__Records provided__.
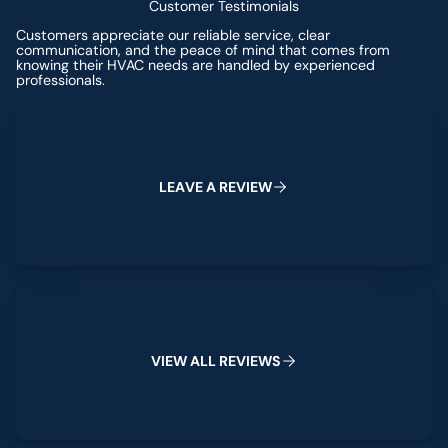
Customer Testimonials
Customers appreciate our reliable service, clear
communication, and the peace of mind that comes from
knowing their HVAC needs are handled by experienced
professionals.
Leave a Review
L
E
A
V
E
A
R
E
V
I
E
W
View All Reviews
V
I
E
W
A
L
L
R
E
V
I
E
W
S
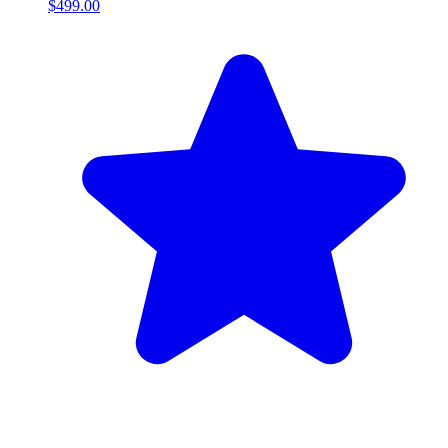
$499.00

__Instructions to follow__.
Quote the text of the entries above line for line, leaving out the pictures.

__Answer box__.
Customer Testimonials
Customers appreciate our reliable service, clear
communication, and the peace of mind that comes from
knowing their HVAC needs are handled by experienced
professionals.
Leave a Review
L
E
A
V
E
A
R
E
V
I
E
W
View All Reviews
V
I
E
W
A
L
L
R
E
V
I
E
W
S
$499.00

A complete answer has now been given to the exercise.